Saya mengangguk, dalam hati merasa senang bisa membawa sesuatu yang ternyata membangkitkan kenangan begitu banyak orang. Kami pun melanjutkan obrolan ringan tentang makanan-makanan tempo dulu yang kini makin sulit ditemukan. Ada yang menyebut jenang gempol, ada yang rindu dengan bubur suro asli buatan nenek, bahkan ada yang cerita tentang makan tiwul dan gatot saat kecil karena memang belum kenal nasi putih.

Bethem menjadi bintang pagi di ruang guru. Tak butuh waktu lama, semua bethem habis disantap bersama. Suasana hangat menyelimuti, bukan karena makanan itu mewah atau viral, tapi karena ia membawa kami kembali pada cerita lama  tentang masa kecil, tentang orang tua yang dulu suka memasak sesuatu dari bahan sederhana yang tersedia di alam.
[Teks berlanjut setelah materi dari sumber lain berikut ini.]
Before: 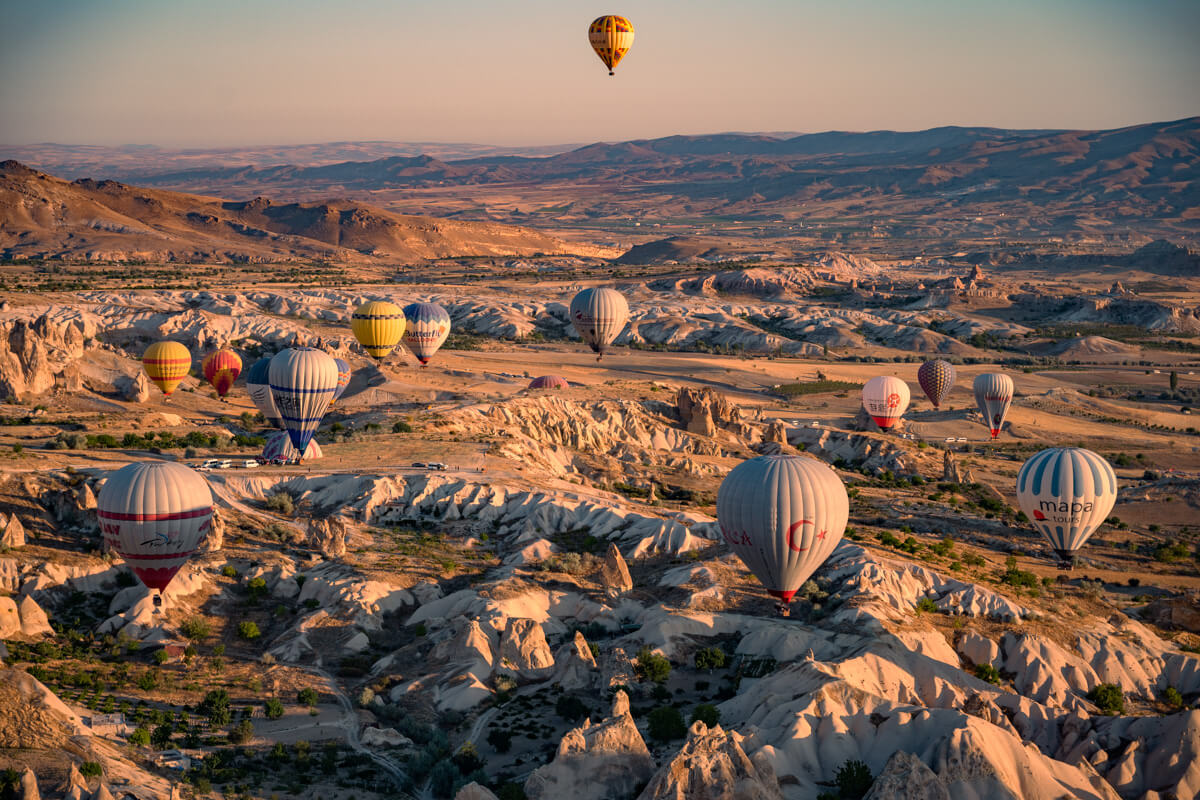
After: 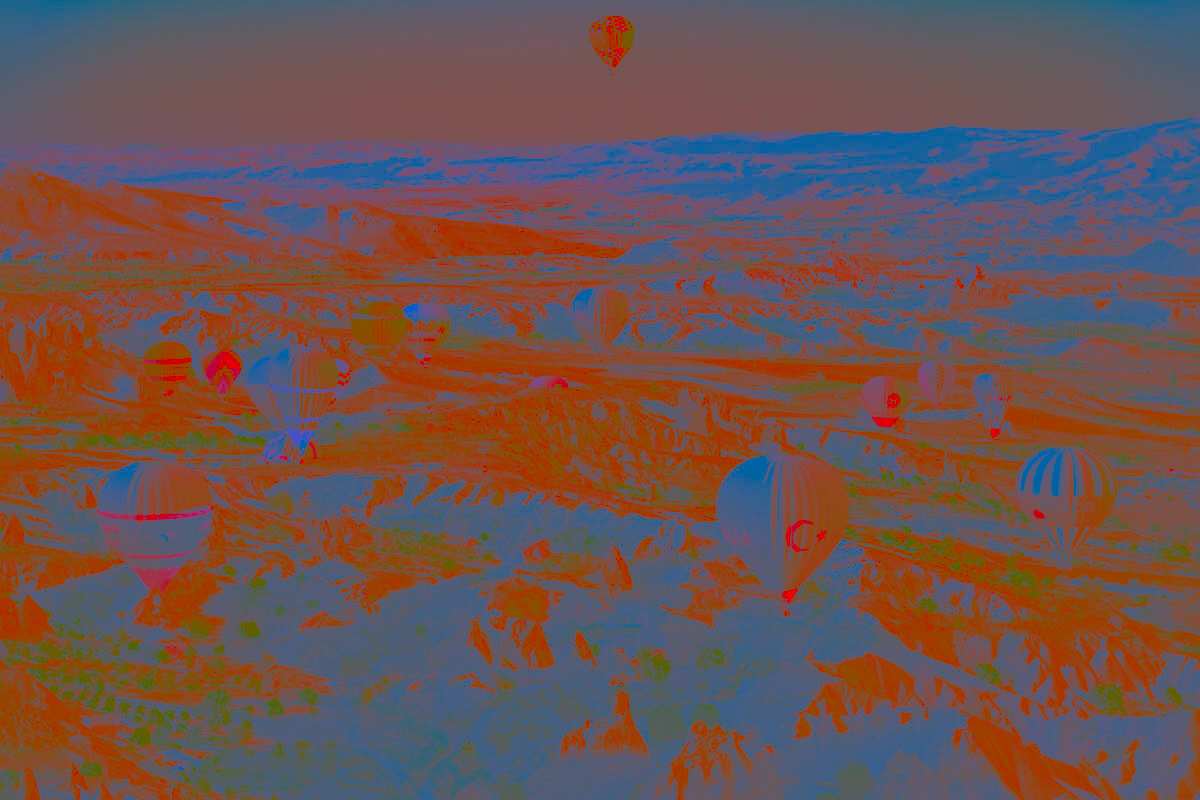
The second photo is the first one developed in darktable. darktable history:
white balance: red 0.967, blue 1.119, emerald 0.756
contrast brightness saturation: contrast -0.99, brightness -0.17, saturation 0.75
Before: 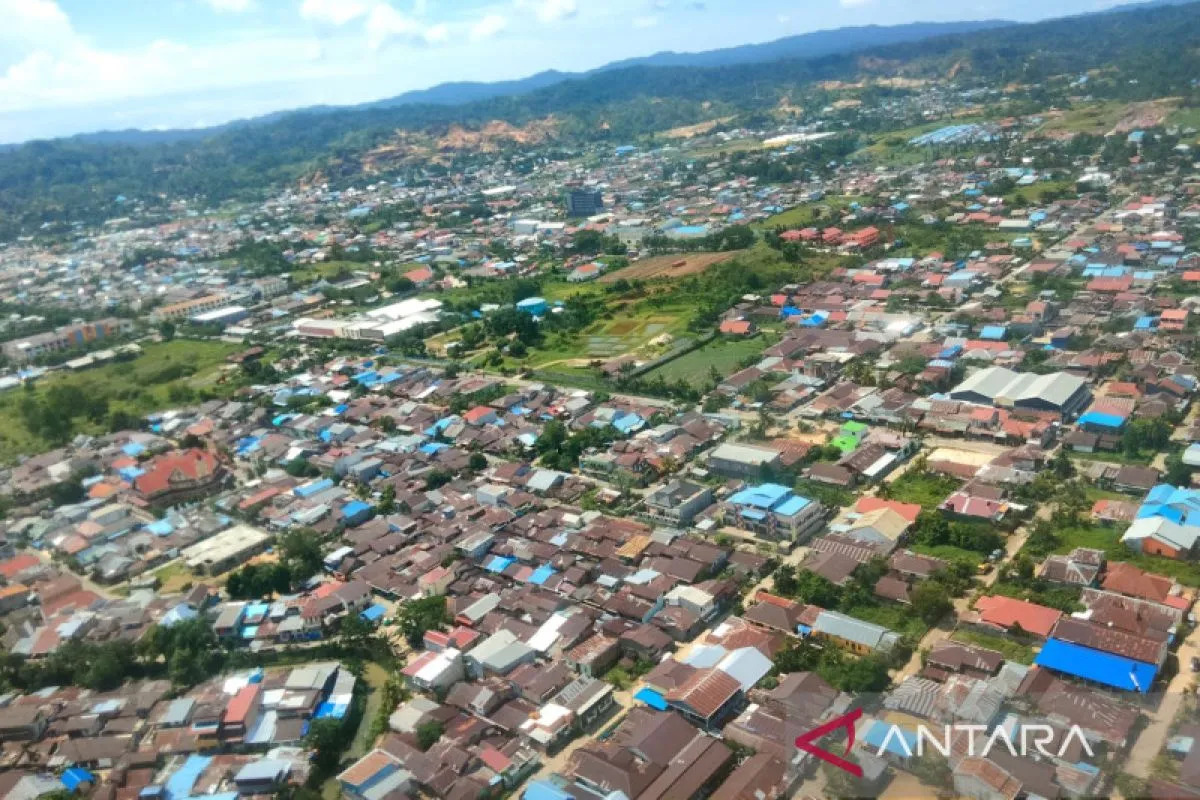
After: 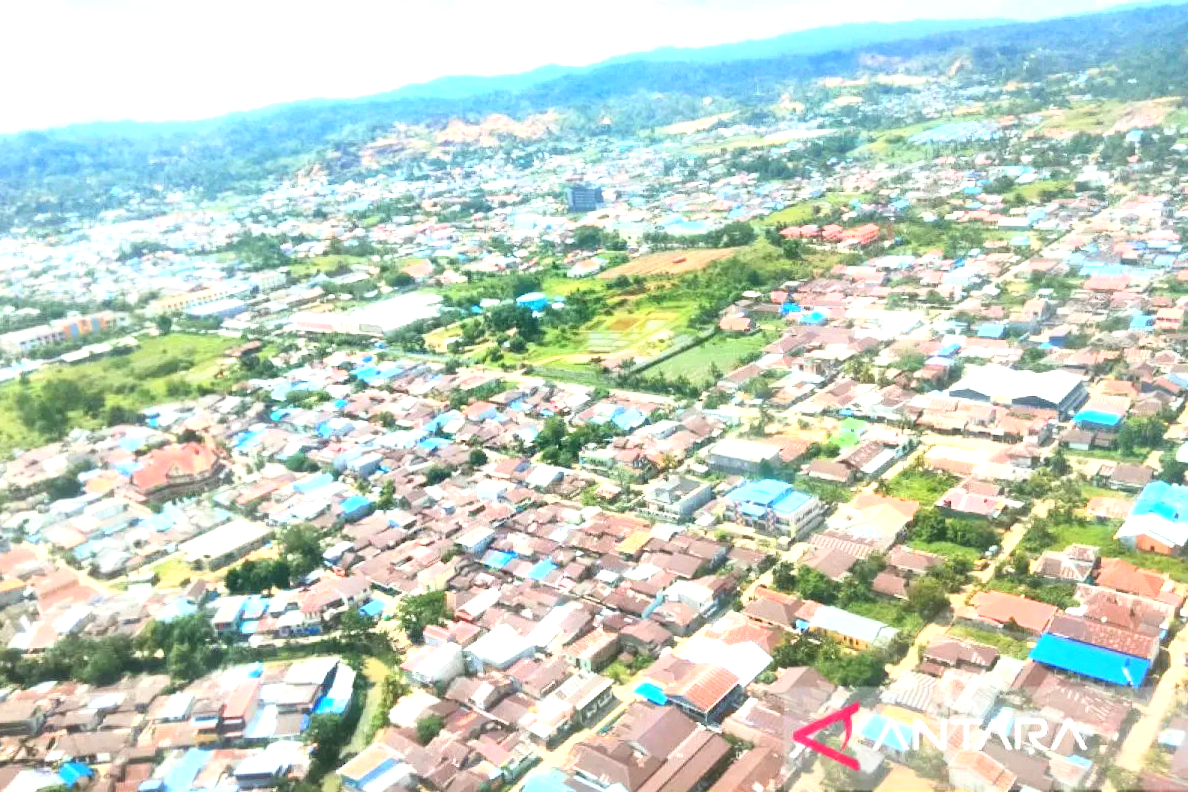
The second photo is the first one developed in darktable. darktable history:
rotate and perspective: rotation 0.174°, lens shift (vertical) 0.013, lens shift (horizontal) 0.019, shear 0.001, automatic cropping original format, crop left 0.007, crop right 0.991, crop top 0.016, crop bottom 0.997
exposure: black level correction 0, exposure 1.5 EV, compensate exposure bias true, compensate highlight preservation false
base curve: curves: ch0 [(0, 0) (0.666, 0.806) (1, 1)]
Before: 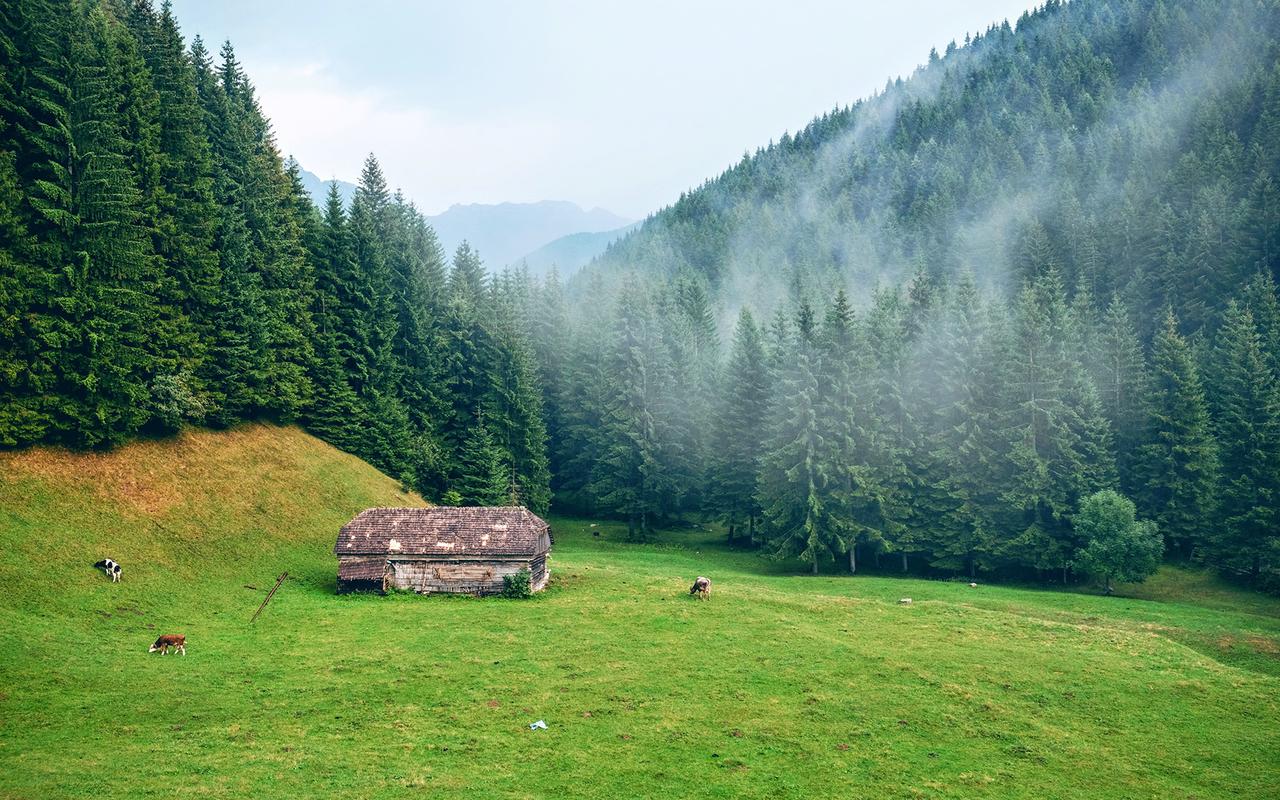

Bethem, siapa sangka, telah menjadi penghubung antar generasi. Bagi kami yang sempat mengenalnya, ia adalah pengingat bahwa ada kebahagiaan dalam kesederhanaan. Bagi generasi sekarang, mungkin tak menarik, karena bentuknya tak estetik dan tak masuk ke dalam daftar makanan kekinian yang bisa dipajang di media sosial. Tapi rasa dan makna yang dibawanya jauh lebih dalam.

Saya pun sempat berpikir, mengapa sekarang makanan-makanan seperti bethem ini nyaris punah? Mungkin karena pohon kluwih sudah jarang ditanam. Mungkin karena orang lebih memilih camilan cepat saji yang serba instan. Atau mungkin karena kita sendiri yang mulai melupakan akar budaya kita sendiri.

Bethem bukan sekadar makanan. Ia adalah cerita. Ia adalah sejarah kecil yang hidup dari tangan ke tangan, dari mulut ke mulut, dari generasi ke generasi. Meskipun sederhana, gurihnya menyisakan rasa syukur dalam hati. Saya belajar, bahwa kadang yang paling membahagiakan bukanlah hal besar, tapi sebiji bethem yang direbus dengan kasih sayang dan dinikmati bersama.